After they pulled up to the gate of the police station in Khairpur they were directed around to the car park at the back of the building, and the prisoner was brought out to them in a blindfold and handcuffs by two policemen. He did look as if he might be Burmese, but Martin could still hardly believe that this was the man that Lacebark had gone to all this effort to scoop up. You wouldn’t need three trained security men to hold him captive, you’d just need a length of fishing twine knotted around his ankle. He might have been as young as twenty-five, but he was as shrunken as the Indus, with a rime of red sores on his lips, and he stumbled along as if he were on the point of dropping to his hands and knees. Even so, Martin’s bodyguards jumped down out of the van, took the man from the policemen after a short parley, and loaded him into the back. Then they drove to a hotel around the corner, where Martin, improvising as best he could, pretending it was a creative leadership exercise, dismissed the Pakistani driver and told his bodyguards to organise themselves into eight-hour shifts until Bezant arrived: one resting, one in the hotel keeping Martin safe, and one guarding the magical mystery bus and tending occasionally to the prisoner. It wasn’t until Martin had sat down on the bed that he had a chance to think about how strange it was that at dinner parties he often refused to explain his job to people because he found it so boring and now here he was, apparently participating in some sort of covert operation. Had the scrofulous Burmese guy really committed a crime, he wondered? And if he had, how might its contribution to the net total of human misery compare to Dylan’s porn site if you could analyse them on a spreadsheet? It was probably much worse, Martin guessed, but of course he couldn’t be certain.

For nearly two days they heard nothing from Lacebark. Martin fell asleep around lunchtime on the first afternoon, which didn’t make sense even according to GMT, and woke up at dusk, if you could really call it waking up, to the sound of the fifth call to prayer.
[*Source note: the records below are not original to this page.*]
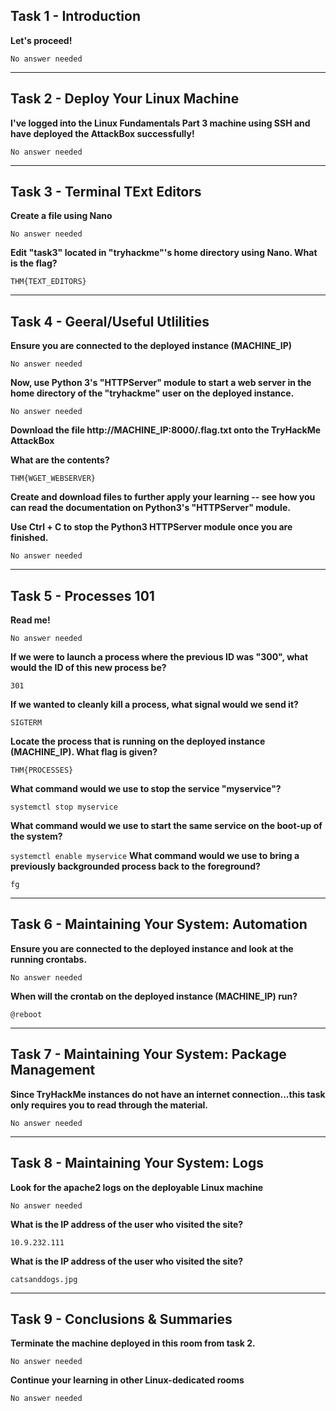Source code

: ## Task 1 - Introduction
**Let's proceed!**

`No answer needed`

------------
## Task 2 - Deploy Your Linux Machine
**I've logged into the Linux Fundamentals Part 3 machine using SSH and have deployed the AttackBox successfully!**

`No answer needed`

------------
## Task 3 - Terminal TExt Editors
**Create a file using Nano**

`No answer needed`

**Edit "task3" located in "tryhackme"'s home directory using Nano. What is the flag?**

`THM{TEXT_EDITORS}`

------------
## Task 4 - Geeral/Useful Utlilities
**Ensure you are connected to the deployed instance (MACHINE_IP)**

`No answer needed`

**Now, use Python 3's "HTTPServer" module to start a web server in the home directory of the "tryhackme" user on the deployed instance.**

`No answer needed`

**Download the file http://MACHINE_IP:8000/.flag.txt onto the TryHackMe AttackBox**

**What are the contents?**

`THM{WGET_WEBSERVER}`

**Create and download files to further apply your learning -- see how you can read the documentation on Python3's "HTTPServer" module.**

**Use Ctrl + C to stop the Python3 HTTPServer module once you are finished.**

`No answer needed`

------------
## Task 5 - Processes 101
**Read me!**

`No answer needed`

**If we were to launch a process where the previous ID was "300", what would the ID of this new process be?**

`301`

**If we wanted to cleanly kill a process, what signal would we send it?**

`SIGTERM`

**Locate the process that is running on the deployed instance (MACHINE_IP). What flag is given?**

`THM{PROCESSES}`

**What command would we use to stop the service "myservice"?**

`systemctl stop myservice`

**What command would we use to start the same service on the boot-up of the system?**

`systemctl enable myservice`
**What command would we use to bring a previously backgrounded process back to the foreground?**

`fg`

------------
## Task 6 - Maintaining Your System: Automation
**Ensure you are connected to the deployed instance and look at the running crontabs.**

`No answer needed`

**When will the crontab on the deployed instance (MACHINE_IP) run?**

`@reboot`

------------
## Task 7 - Maintaining Your System: Package Management
**Since TryHackMe instances do not have an internet connection...this task only requires you to read through the material.**

`No answer needed`

------------
## Task 8 - Maintaining Your System: Logs
**Look for the apache2 logs on the deployable Linux machine**

`No answer needed`

**What is the IP address of the user who visited the site?**

`10.9.232.111`

**What is the IP address of the user who visited the site?**

`catsanddogs.jpg`

------------
## Task 9 - Conclusions & Summaries
**Terminate the machine deployed in this room from task 2.**

`No answer needed`

**Continue your learning in other Linux-dedicated rooms**

`No answer needed`
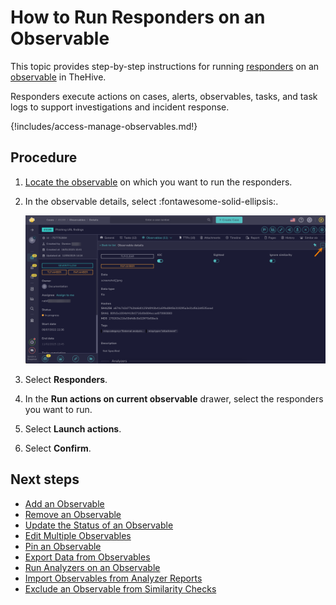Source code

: # How to Run Responders on an Observable

This topic provides step-by-step instructions for running [responders](../../../../administration/cortex/about-cortex.md) on an [observable](about-observables.md) in TheHive.

Responders execute actions on cases, alerts, observables, tasks, and task logs to support investigations and incident response.

{!includes/access-manage-observables.md!}

<h2>Procedure</h2>

1. [Locate the observable](../search-for-cases/find-an-observable.md) on which you want to run the responders.

2. In the observable details, select :fontawesome-solid-ellipsis:.

    ![Analyzer responder access](../../../../images/user-guides/analyst-corner/cases/analyzer-responder-access.png)

3. Select **Responders**.

4. In the **Run actions on current observable** drawer, select the responders you want to run.

5. Select **Launch actions**.

6. Select **Confirm**.

<h2>Next steps</h2>

* [Add an Observable](add-an-observable.md)
* [Remove an Observable](remove-an-observable.md)
* [Update the Status of an Observable](update-an-observable-status.md)
* [Edit Multiple Observables](edit-multiple-observables.md)
* [Pin an Observable](pin-an-observable.md)
* [Export Data from Observables](export-data-observables.md)
* [Run Analyzers on an Observable](run-analyzers-on-an-observable.md)
* [Import Observables from Analyzer Reports](import-observables-from-analyzer-reports.md)
* [Exclude an Observable from Similarity Checks](exclude-an-observable-from-similarity-checks.md)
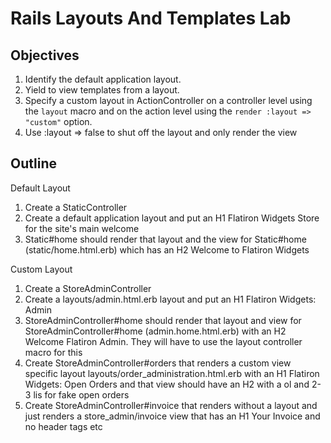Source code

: # Rails Layouts And Templates Lab

## Objectives

1. Identify the default application layout.
2. Yield to view templates from a layout.
3. Specify a custom layout in ActionController on a controller level using the `layout` macro and on the action level using the `render :layout => "custom"` option.
4. Use :layout => false to shut off the layout and only render the view

## Outline

Default Layout

1. Create a StaticController
2. Create a default application layout and put an H1 Flatiron Widgets Store for the site's main welcome
3. Static#home should render that layout and the view for Static#home (static/home.html.erb) which has an H2 Welcome to Flatiron Widgets

Custom Layout

1. Create a StoreAdminController
2. Create a layouts/admin.html.erb layout and put an H1 Flatiron Widgets: Admin
3. StoreAdminController#home should render that layout and view for StoreAdminController#home (admin.home.html.erb) with an H2 Welcome Flatiron Admin. They will have to use the layout controller macro for this
4. Create StoreAdminController#orders that renders a custom view specific layout layouts/order_administration.html.erb with an H1 Flatiron Widgets: Open Orders and that view should have an H2 with a ol and 2-3 lis for fake open orders
5. Create StoreAdminController#invoice that renders without a layout and just renders a store_admin/invoice view that has an H1 Your Invoice and no header tags etc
He’d read once that some Muslims got over jet lag faster because they were used to going to bed at odd times during Ramadan, but he didn’t find it plausible that a religion with circadian rhythms built into its compulsory schedule of worship could loosen you up in that respect. After sending his current sentry out for kebabs and bottled water, he called his wife and she told him that Dylan had come home with her from the police station, but, predictably, was refusing to get on the phone. She wasn’t crying so much any more but he still felt monstrous when he had to tell her that he didn’t know yet when he’d be back. For the rest of the night he worked on his laptop and napped at random, and the next morning he was so sick of the room that he went out, accompanied, to get a shave from one of the barbers who worked in the square at the end of the street. As he was being towelled off he watched a donkey cart trundle past with a huge cumulus cloud of empty plastic milk jugs lashed behind the driver, but then one cartwheel slotted into a pothole, the cart tipped, a rope broke, and the avalanche buried the donkey up to his cartoonishly perky ears.